"Türkçeye Yerdeki Yıldızlar ismiyle çevrilen Taare Zameen Par, Aamir Khanın yapımcı, yönetmen ve oyuncu olarak bulunduğu bir eğitim sistemi eleştirisi filmidir. Film, dişleri bağımsızlık savaşı veren dislektik bir çocuğun idealist bir öğretmenle tanışmasıyla değişen hayatını konu ediniyor.
Ormandaki hayvanlar üzerinden yapılan meşhur bir teşbih vardır. Filmdeki temel vurgu da bu teşbihteki farklı türdeki hayvanların ortak müfredatla eğitilmesi neticesinde ortaya çıkan yıkımla ilgilidir.
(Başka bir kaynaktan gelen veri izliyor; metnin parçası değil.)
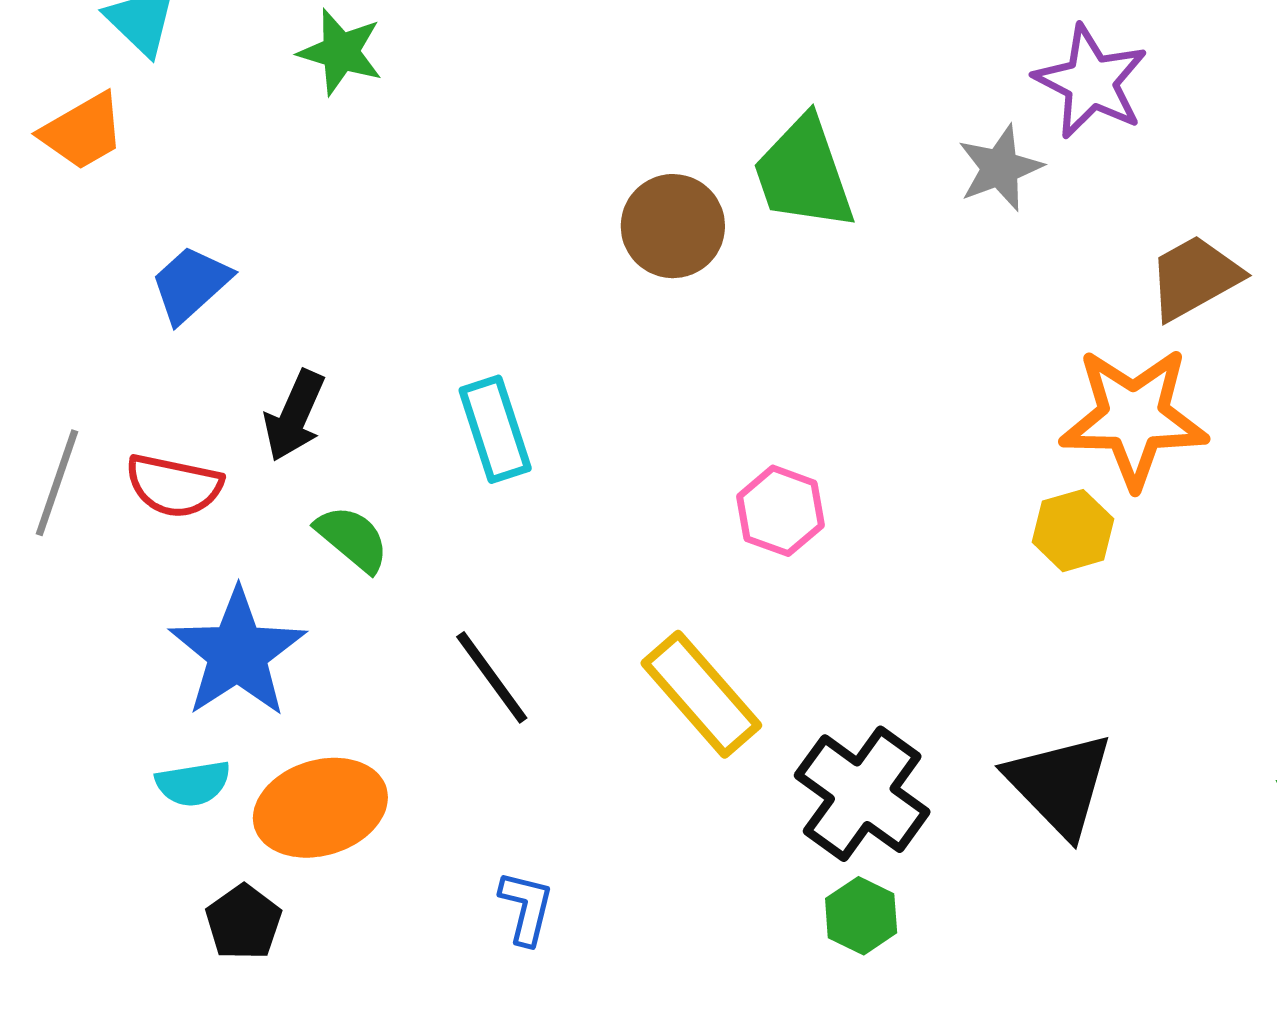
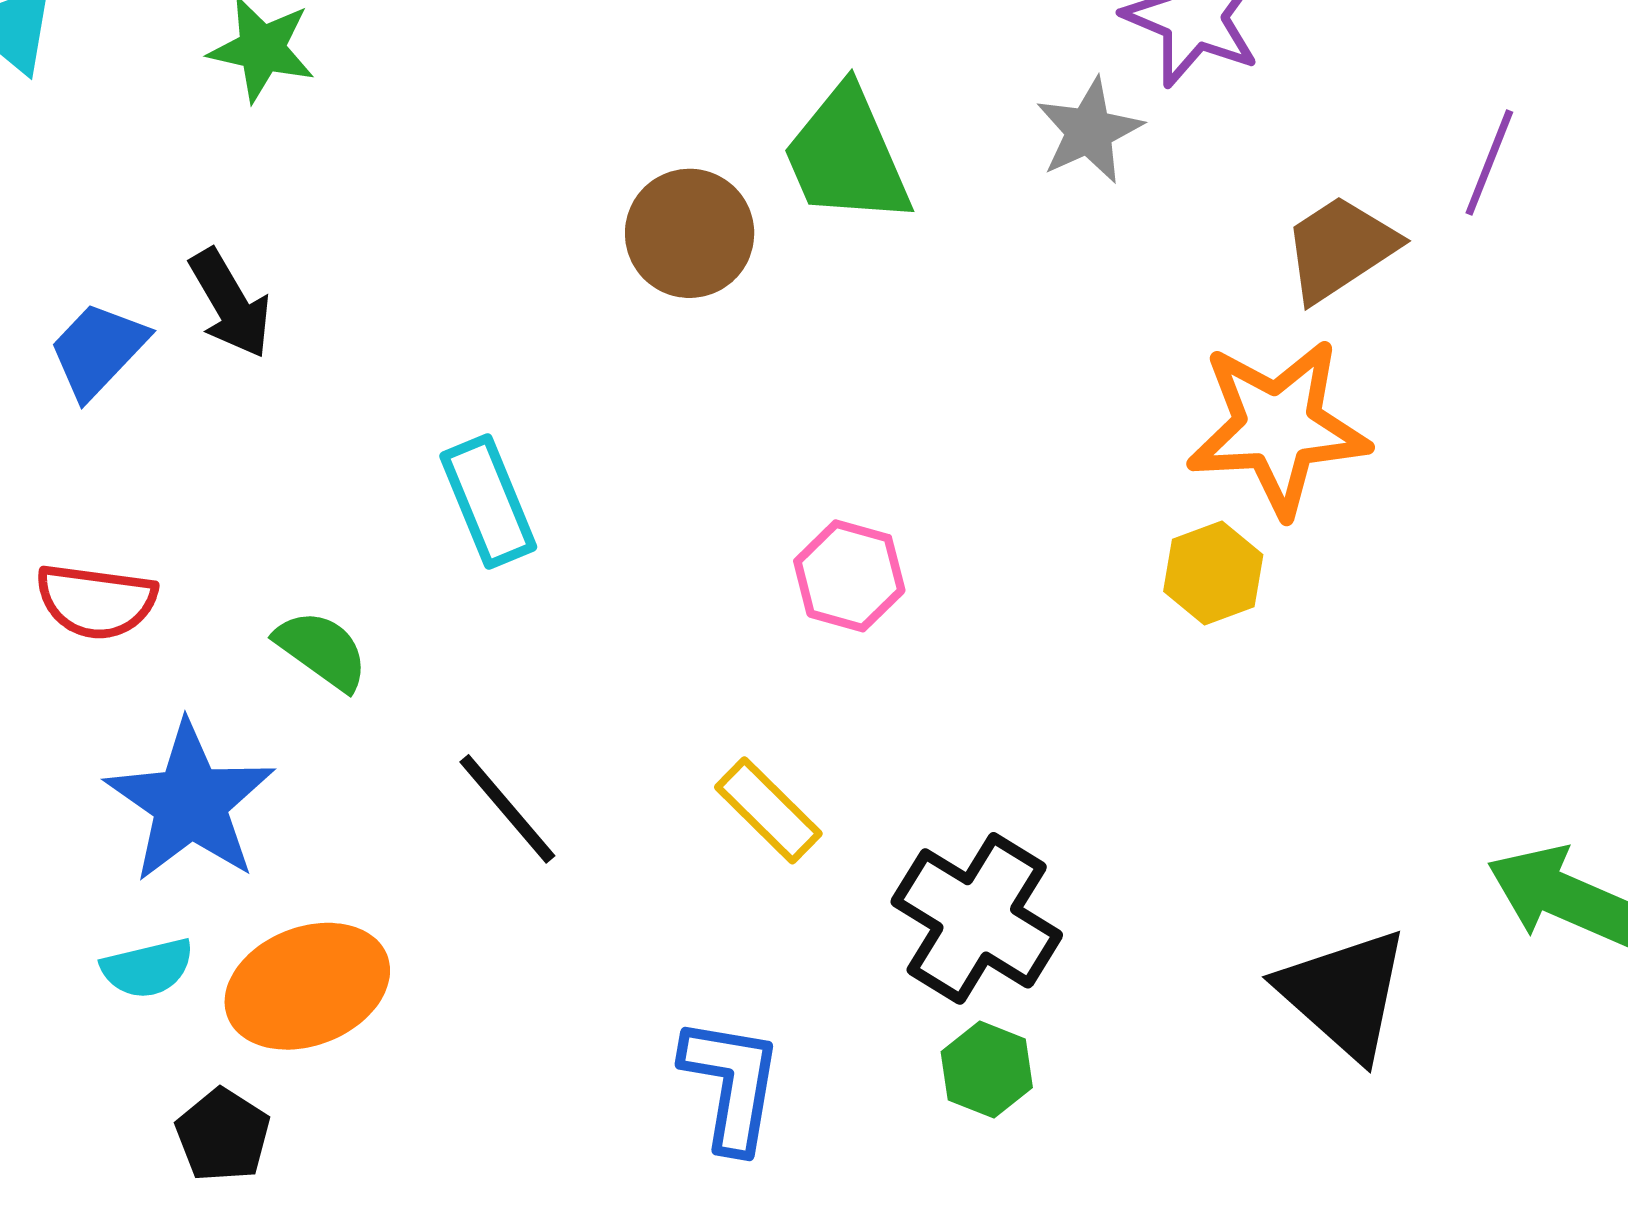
black arrow: (294, 416) -> (230, 304), moved, turned -50
yellow rectangle: (701, 694) -> (768, 810), size x0.7
black triangle: (1060, 784) -> (1344, 994), moved
blue L-shape: (526, 908) -> (731, 1084), moved, size x1.5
Hikâyede, uçma dersinde ayağı kırılan tavşan koşamaz hale, koşma dersinde tüyleri dökülen kuş uçamaz hale gelir falan filan. Sistemin en başarılısı da her şeyi yarım yapabilen yılanbalığı olur. Bu bağlamda filmin en öne çıkan sloganı, her çocuk özeldir olmuştur. Çünkü her çocuğun yetenekleri, eğilimleri, ilgi alanları farklıdır.
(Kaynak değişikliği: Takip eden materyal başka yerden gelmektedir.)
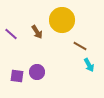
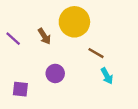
purple circle: (37, 72) -> (55, 73), moved

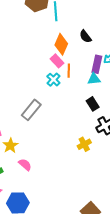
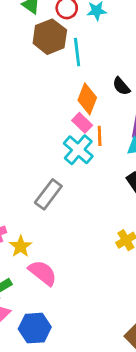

Filmin güçlü repliklerinden biri de yarışmaya meraklıysanız, yarış atları yetiştirindir. Zira bu, hayvan ile insan yetiştirme arasındaki farkı idrak edemeyenlere kallavi bir cevap niteliğindedir.
Doğrusu film, tektipçi anlayışı da yerden yere vurmaktadır. Filmin sloganı da bunu gösteriyor. Örneğin, öğretmenin Hitler selamıyla verdiği ironik tepki, tektipçi ve totaliter zihniyete anlamlı bir mesaj niteliği taşıyor. Neticede insan denilen varlık, seri imalatla üretilen bir resim değil, usta bir ressamın yarattığı eşsiz bir tablo gibidir.
Öte yandan film, ebeveyn-çocuk ilişkisinde de ciddi eleştiriler sunan bir filmdir. Filmde ilgisiz bir ebeveyn vardır. Çocuğun ilgi alanlarını, yönelimlerini, fikirlerini, isteklerini, hayallerini pek önemsemez.
Dislektik olan Ishaan, sadece sorun büyüyüp sosyal bir boyut kazandığında, yani ucu kendisine dokunduğunda müdahale etmeyi gerekli gören ebeveyne sahiptir. Yani sorun son aşamasına gelince ailenin gündemine girer. Aile, sürecin bütünüyle ilgilenme sorumluluğunu taşımak istemez. Bu yüzden, yaramaz ve tembel çocuklarını yatılı okula göndermekle sorunun hallolacağını düşünürler. Bir anlamda bencilliktir bu."